== Text under study
Mario Mieli (1952-1983) was a student in London at the start of the 1970's during which time he took an active part in the London Gay Liberation Front. On his return to Italy he helped found Fuori! (Come Out!), both a collective and a magazine. He was active in the Italian revolutionary gay movement until his suicide in 1983. 'Elementi di critica omosessuale' was published in 1977. Since his death an autobigraphical novel "Il risveglio dei faraoni" [Milan : Cooperativa Colibrì, 1994], and an anthology of unpublished writings, interviews and tributes "Oro, Eros e Armonia" edited by Gianpaolo Silvestri and Antonio Veneziani [Rome: Fabio Croce Editore, 2002], have been published. There was also an anthology of writings from Fuori! — "La politica del corpo", edited by Angelo Pezzana [Rome: Savelli, 1976].

Short biographical notes (in Italian) can be found at :

The latter piece is on the website of the Circolo di Cultura Omosessuale "Mario Mieli" founded after his death.

A short chronology of the Italian Gay Movement in the 1970's and 80's (in Italian) can be found at :

Introduction to the pirate productions edition (1980)

Despite the fact that there are several publications in circulation at the moment which detail the intensity of the 'Italian Situation', from the 'hot autumn' of '69 to the present, precious little is known in the revolutionary movement about the Italian Gay Movement during this period. In fact, while these publications analyse the involvement of specific groups (women, immigrants, marginalised sectors, etc.) only scant reference is made to the Gay Movement. Oversight or not, we still remain quite ignorant of gays in Italy. So when Mario Mieli's book 'Homosexuality and Liberation' was published in Britain ('Towards a Gay Communism' is a chapter taken from this book) it was a pleasant surprise.

Although the Italian and British Gay movements share a similar history, the radical stance that the British section had taken more or less died out after 1973 with the demise of the GLF. The Italian section on the other hand, was able to retain its original character and developed its own ideas, being far more influenced by psychoanalysis and Marxism. Mieli draws on both these influences to provide an interlocking framework for investigating the effects of institutionalised heterosexuality over society which go further than just creating specific problems for gay people. Mieli transposes the argument to demonstrate that homosexuality holds a principle position and that its liberation is an integral and indispensable part of a much wider emancipation. But no sleight of hand or juggling of theoretical schema's merely to fit the argument, is used. Although there is a wideranging usage of theory this hasn't reduced the text to the level of mere metaphysical contemplation, since the theory has been nicely counter-balanced by Mieli's personal experience. The essay combines serious theoretical argument with a gay sensibility and humour. A critical introduction could be made but the limited space available here makes this impossible. We think it suffices to say that the positive aspects of the book far outweigh its shortcomings.

We decided to publish this section of the book for two reasons. Firstly though this chapter represents only 15% of the total length of the book, its relationship to the rest is largely synoptic and outlines the main arguments. Secondly though it says little of the Italian Gay Movement's history, it does indicate the ideas circulating within it. The fact that it is a damning condemnation of the conditions of sexual repression which revolutionaries grow up with but still (passively) reproduce, and that it's done from an explicitly gay perspective makes this, as reading material, quite unique.
====
== Data section
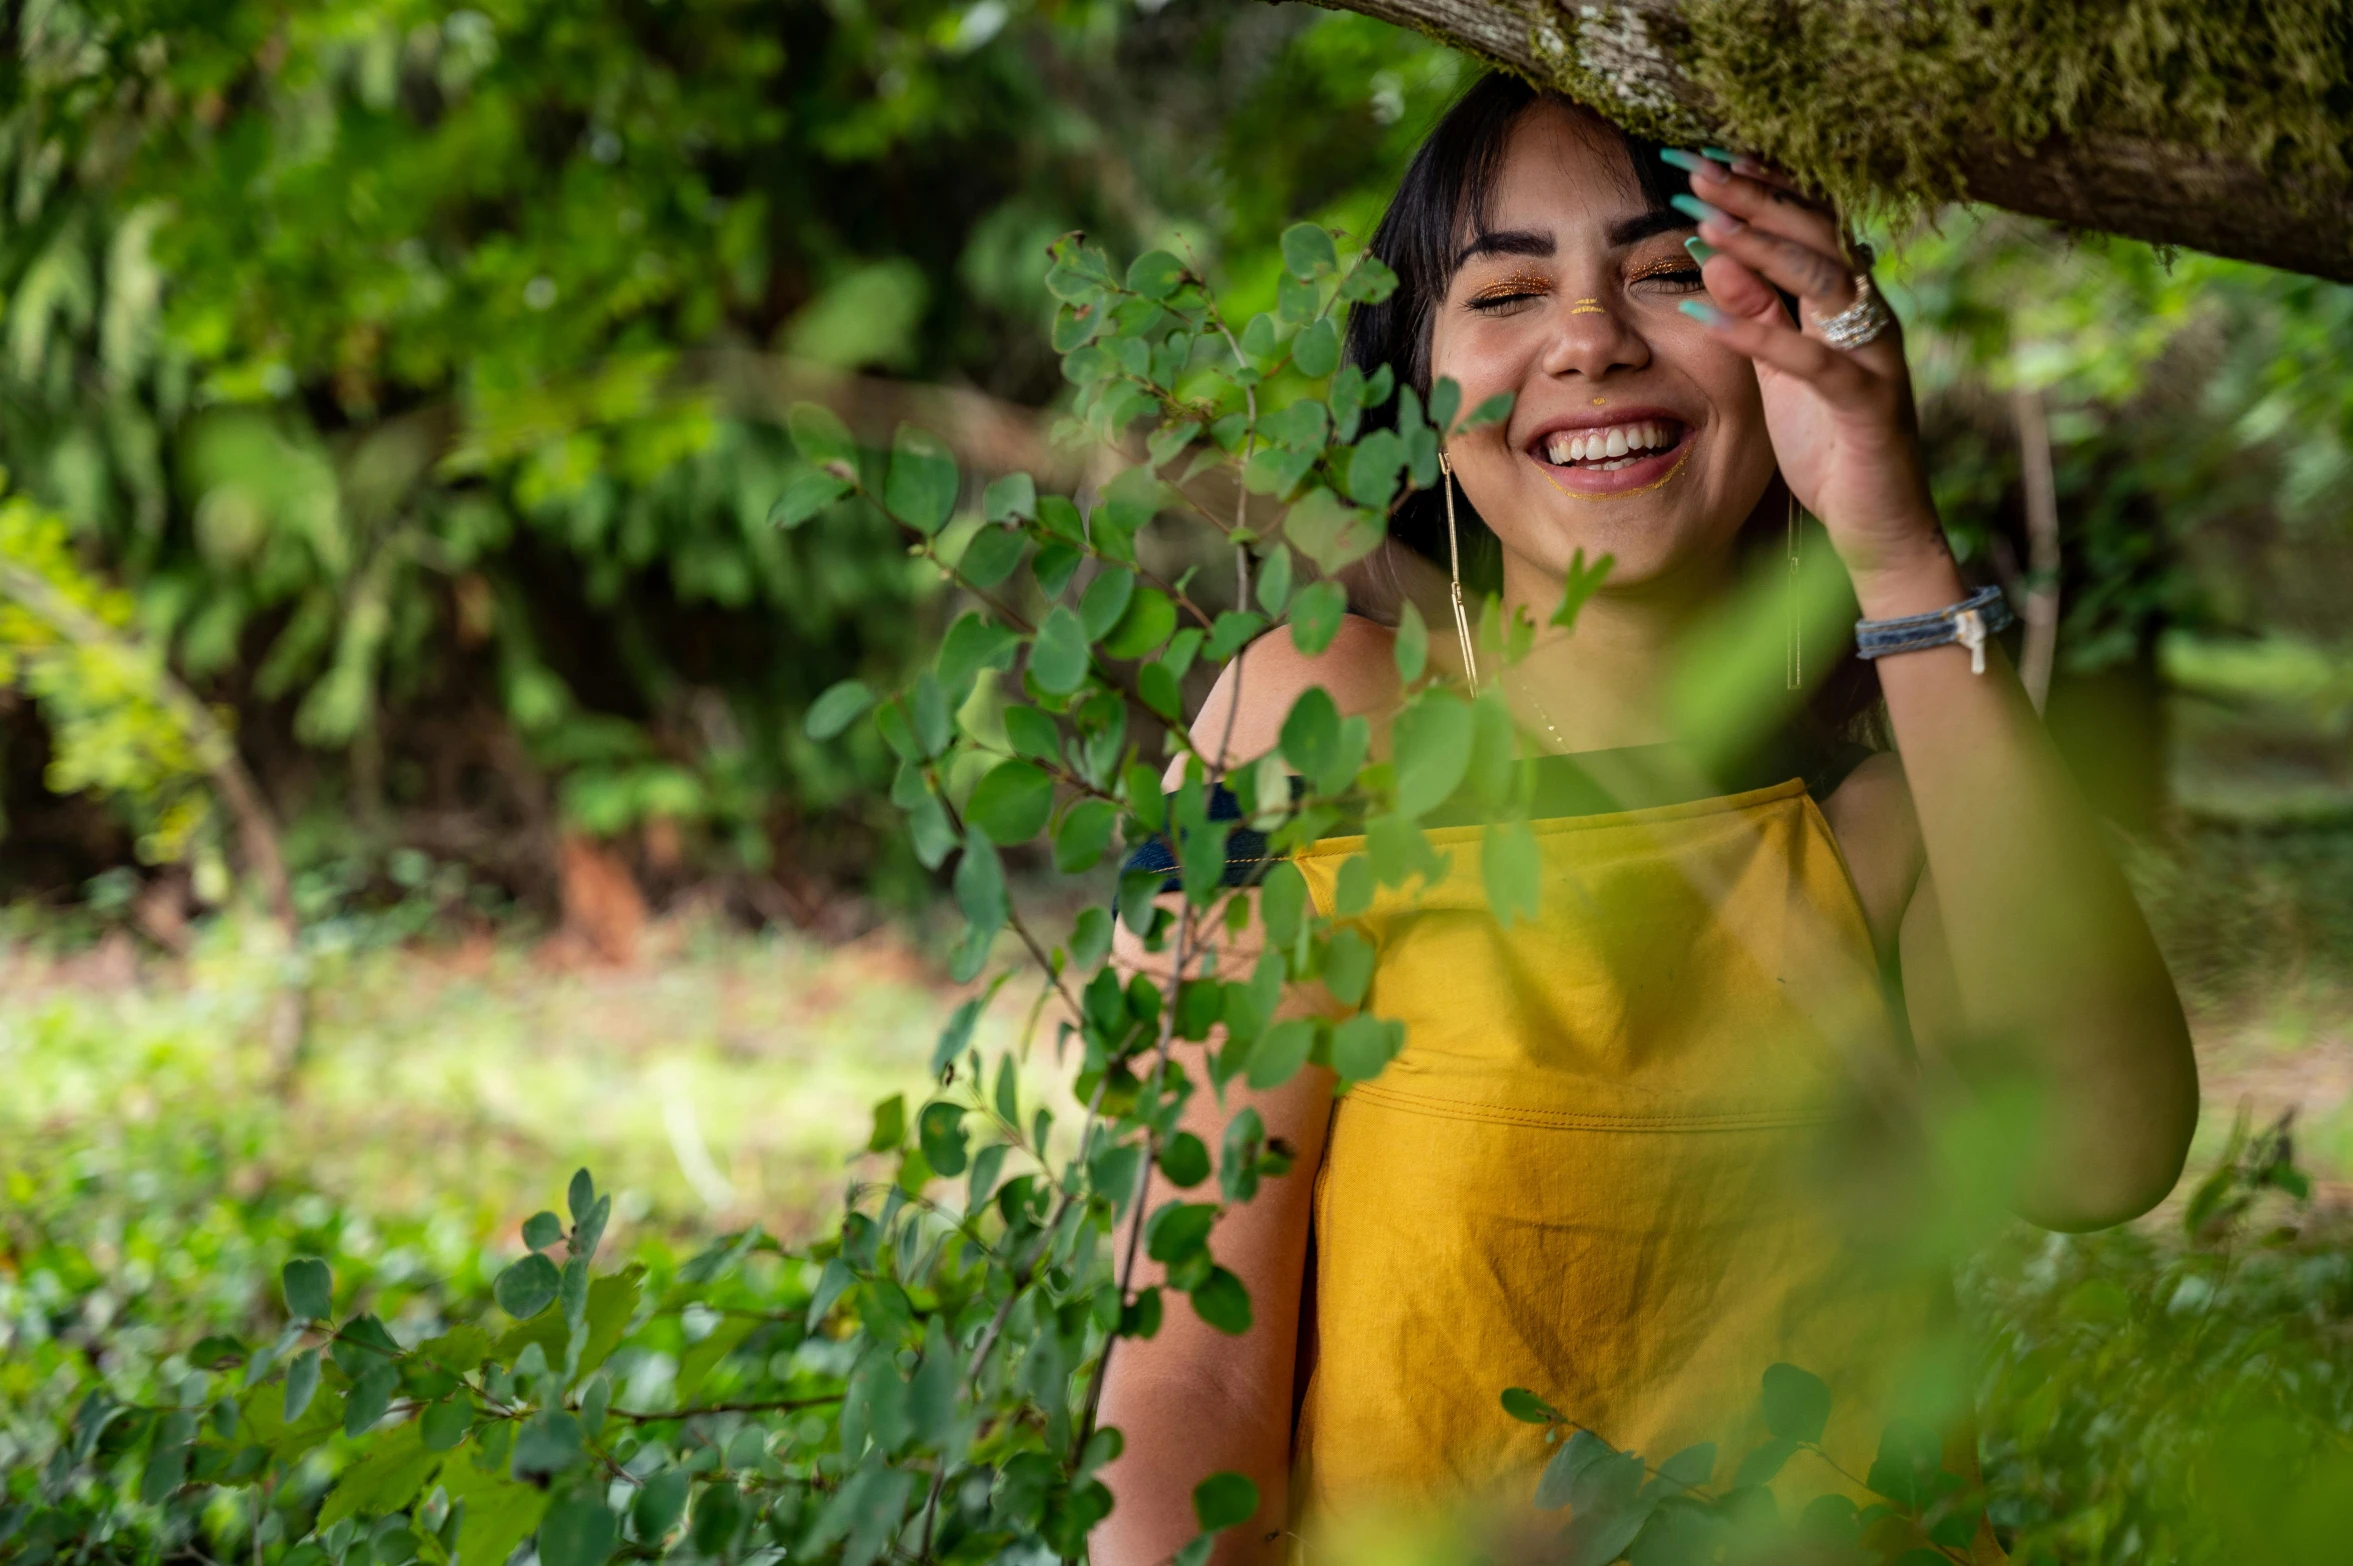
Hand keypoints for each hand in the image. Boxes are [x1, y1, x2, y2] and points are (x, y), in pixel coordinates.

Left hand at [1666, 152, 1952, 592]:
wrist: (1879, 526)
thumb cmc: (1829, 445)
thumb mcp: (1778, 371)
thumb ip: (1755, 312)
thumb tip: (1715, 251)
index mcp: (1848, 303)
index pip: (1810, 225)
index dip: (1763, 187)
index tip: (1708, 157)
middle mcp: (1869, 316)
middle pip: (1818, 233)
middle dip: (1754, 198)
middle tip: (1695, 166)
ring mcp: (1875, 355)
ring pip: (1824, 279)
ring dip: (1761, 247)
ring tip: (1705, 222)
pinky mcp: (1868, 404)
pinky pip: (1812, 359)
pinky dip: (1758, 334)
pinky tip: (1706, 317)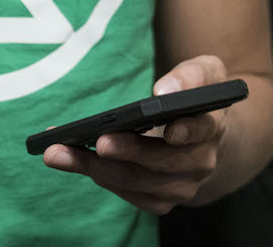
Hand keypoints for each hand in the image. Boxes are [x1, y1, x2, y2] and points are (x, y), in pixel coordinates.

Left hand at [42, 55, 230, 213]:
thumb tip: (163, 91)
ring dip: (96, 168)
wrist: (203, 136)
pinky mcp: (160, 200)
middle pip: (161, 163)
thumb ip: (191, 75)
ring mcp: (180, 187)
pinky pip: (126, 194)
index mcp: (212, 127)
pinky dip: (98, 176)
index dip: (185, 131)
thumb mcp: (204, 72)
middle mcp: (201, 163)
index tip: (166, 127)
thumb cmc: (196, 97)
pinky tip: (73, 161)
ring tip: (60, 153)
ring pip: (136, 182)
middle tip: (97, 140)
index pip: (202, 130)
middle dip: (126, 152)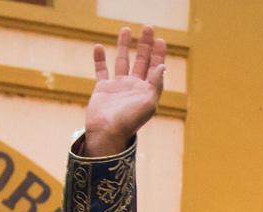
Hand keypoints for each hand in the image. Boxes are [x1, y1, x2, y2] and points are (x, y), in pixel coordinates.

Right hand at [84, 26, 167, 156]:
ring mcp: (118, 87)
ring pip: (122, 61)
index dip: (159, 54)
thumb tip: (163, 66)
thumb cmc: (129, 121)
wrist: (107, 133)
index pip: (155, 68)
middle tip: (147, 28)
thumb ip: (156, 84)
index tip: (160, 39)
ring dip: (124, 46)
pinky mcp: (102, 89)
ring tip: (126, 29)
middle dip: (144, 45)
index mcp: (147, 91)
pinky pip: (101, 70)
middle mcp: (134, 87)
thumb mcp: (148, 103)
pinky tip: (99, 47)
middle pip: (141, 61)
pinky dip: (100, 59)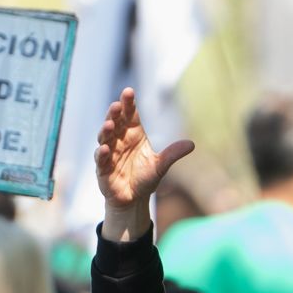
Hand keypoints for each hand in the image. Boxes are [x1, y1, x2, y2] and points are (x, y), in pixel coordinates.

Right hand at [94, 88, 194, 238]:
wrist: (133, 200)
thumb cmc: (145, 178)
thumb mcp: (160, 166)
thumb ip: (172, 154)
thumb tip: (191, 144)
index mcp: (134, 134)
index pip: (130, 115)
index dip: (128, 104)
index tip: (128, 92)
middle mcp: (120, 140)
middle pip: (115, 122)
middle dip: (114, 114)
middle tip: (116, 105)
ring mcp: (109, 153)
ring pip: (105, 138)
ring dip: (106, 131)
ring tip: (109, 125)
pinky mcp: (102, 169)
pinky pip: (100, 159)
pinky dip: (101, 154)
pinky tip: (103, 148)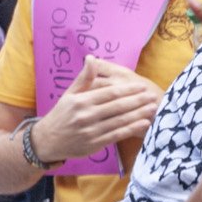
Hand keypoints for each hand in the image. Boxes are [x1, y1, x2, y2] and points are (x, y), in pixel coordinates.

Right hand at [33, 56, 163, 162]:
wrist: (47, 141)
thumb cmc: (61, 114)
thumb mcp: (69, 94)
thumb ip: (84, 78)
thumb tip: (91, 57)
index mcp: (80, 101)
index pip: (109, 93)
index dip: (128, 89)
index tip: (142, 86)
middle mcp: (86, 116)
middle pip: (117, 106)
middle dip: (138, 101)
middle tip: (153, 95)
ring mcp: (91, 131)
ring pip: (120, 121)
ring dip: (139, 114)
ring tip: (153, 107)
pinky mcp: (94, 144)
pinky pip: (117, 135)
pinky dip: (132, 129)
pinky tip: (144, 123)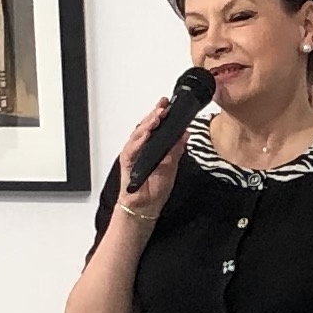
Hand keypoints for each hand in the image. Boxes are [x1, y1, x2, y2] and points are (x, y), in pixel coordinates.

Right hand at [113, 101, 184, 223]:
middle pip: (147, 126)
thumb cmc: (155, 189)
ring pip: (139, 134)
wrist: (145, 207)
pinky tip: (145, 135)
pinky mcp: (127, 161)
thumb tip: (184, 133)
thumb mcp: (172, 167)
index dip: (162, 114)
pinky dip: (138, 141)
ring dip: (148, 124)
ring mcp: (134, 152)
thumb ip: (176, 150)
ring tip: (157, 116)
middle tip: (163, 106)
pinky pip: (132, 148)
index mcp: (154, 146)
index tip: (169, 105)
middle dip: (155, 114)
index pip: (157, 126)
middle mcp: (142, 147)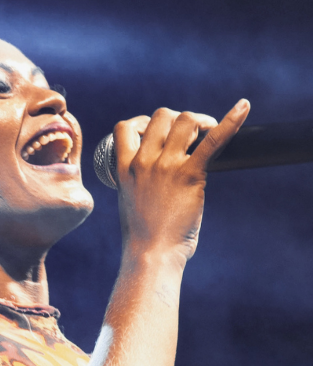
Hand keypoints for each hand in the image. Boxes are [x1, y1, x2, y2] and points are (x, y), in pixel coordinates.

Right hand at [113, 99, 249, 265]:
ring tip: (208, 134)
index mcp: (123, 170)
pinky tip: (244, 107)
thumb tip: (158, 178)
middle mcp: (143, 163)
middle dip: (178, 120)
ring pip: (184, 120)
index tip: (156, 132)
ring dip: (199, 122)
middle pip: (161, 117)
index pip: (125, 128)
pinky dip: (231, 121)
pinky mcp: (189, 175)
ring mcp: (165, 168)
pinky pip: (213, 140)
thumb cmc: (143, 239)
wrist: (151, 255)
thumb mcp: (130, 203)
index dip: (142, 122)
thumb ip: (140, 184)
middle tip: (192, 136)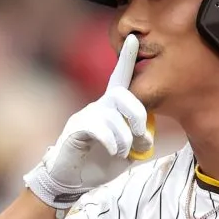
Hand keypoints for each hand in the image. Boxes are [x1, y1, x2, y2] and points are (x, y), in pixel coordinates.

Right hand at [24, 34, 152, 208]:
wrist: (71, 180)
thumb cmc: (99, 162)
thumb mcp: (127, 152)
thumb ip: (138, 142)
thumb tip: (147, 139)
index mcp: (112, 109)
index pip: (120, 79)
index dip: (127, 59)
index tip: (133, 39)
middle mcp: (99, 107)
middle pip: (122, 95)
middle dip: (138, 115)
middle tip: (143, 137)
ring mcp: (86, 116)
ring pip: (113, 116)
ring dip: (126, 138)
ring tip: (124, 152)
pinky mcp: (76, 129)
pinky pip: (98, 128)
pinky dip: (112, 143)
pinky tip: (114, 153)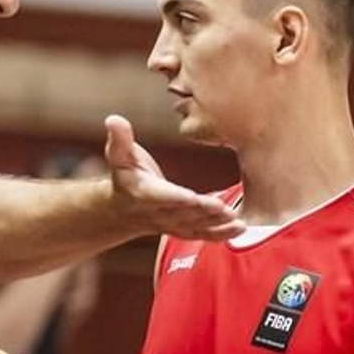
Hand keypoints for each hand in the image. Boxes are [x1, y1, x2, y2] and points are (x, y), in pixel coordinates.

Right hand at [103, 115, 243, 240]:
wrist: (122, 210)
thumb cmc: (125, 177)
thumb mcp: (118, 155)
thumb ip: (119, 139)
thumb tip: (113, 119)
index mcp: (144, 193)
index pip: (161, 196)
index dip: (176, 197)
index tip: (191, 197)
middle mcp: (159, 212)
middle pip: (184, 213)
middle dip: (203, 212)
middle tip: (223, 209)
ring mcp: (173, 223)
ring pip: (196, 226)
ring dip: (216, 225)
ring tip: (236, 222)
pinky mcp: (185, 228)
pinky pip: (203, 234)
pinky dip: (222, 234)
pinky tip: (240, 228)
====
Required action 1:
In the text on Mario Mieli, what share of the book's total length does the published chapter represent?
Required action 2:
Write the next part of the text on Mario Mieli, continuing from its last sentence.

Response box 1:
About 15% of the book's total length.

Response box 2:
In this new format Mieli's argument will hopefully be more accessible. The original book probably encouraged straight revolutionaries to shy away from it because the title is implicitly perverse.

It would be good if its republication generated some discussion — although we're not too optimistic about it. In any event however we remain in agreement with Mieli's basic message — Actions speak louder than words !


Introductory Notes

One or two of the concepts used in this article may not be familiar — particularly the terms 'trans-sexuality' and 'Schizophrenia' which Mieli uses in his opening paragraphs. We have thus put together the following extracts from Mieli's writing explaining these two concepts. In his use of the term 'Schizophrenia' Mieli is influenced by the Anti-Oedipus school of Anti-psychiatry.

Schizophrenia

« Today, of course, society as a whole is neurotic and schizoid. Capitalist ideology, phallocentric, heterosexual and Eurocentric, founds and constitutes the world view of one-dimensional man, homo normalis, the fetishistic vision of the human being alienated from himself, from the world and from others by the work of capital. Just like the habitual neurotic condition of people considered 'normal', so the whole logic of capitalism is schizoid. Dissociated or rather riven between ego and non-ego, res cogitans and res extensa, desire and 'non-desire', sense and intellect, public and private, unconscious and conscious, mechanical materialism and teleological spiritualism, this capitalist logic governs the insane equilibrium of the 'sane' individual, more or less adapted to the schizoid social system. (…) »

« Psychiatry often uses the terms 'schizoid' and 'schizophrenic' as synonyms. But if so-called 'normal' life is in fact itself dissociated and schizoid, then the 'schizophrenic' alteration of the process of association is far from being the dissociation it is said to be. It is rather a superior and deeper ability to grasp significant relationships between things and/or events that we normally define as connected only in a fortuitous way, or rather in a way that is obvious and banal. It is also a still more profound faculty to recognise the evident significance that is hidden in apparently casual relations. For this reason (despite the fact that there are undoubtedly certain 'borderline' cases), I use the terms 'schizoid' and 'schizophrenic' essentially in two opposite senses : the former as a synonym for 'normal', and to indicate the dissociated character of the commonly held vision of the world; the latter to denote the decidedly alternative and far less dissociated conception of the world which is customarily considered 'crazy'. (…) »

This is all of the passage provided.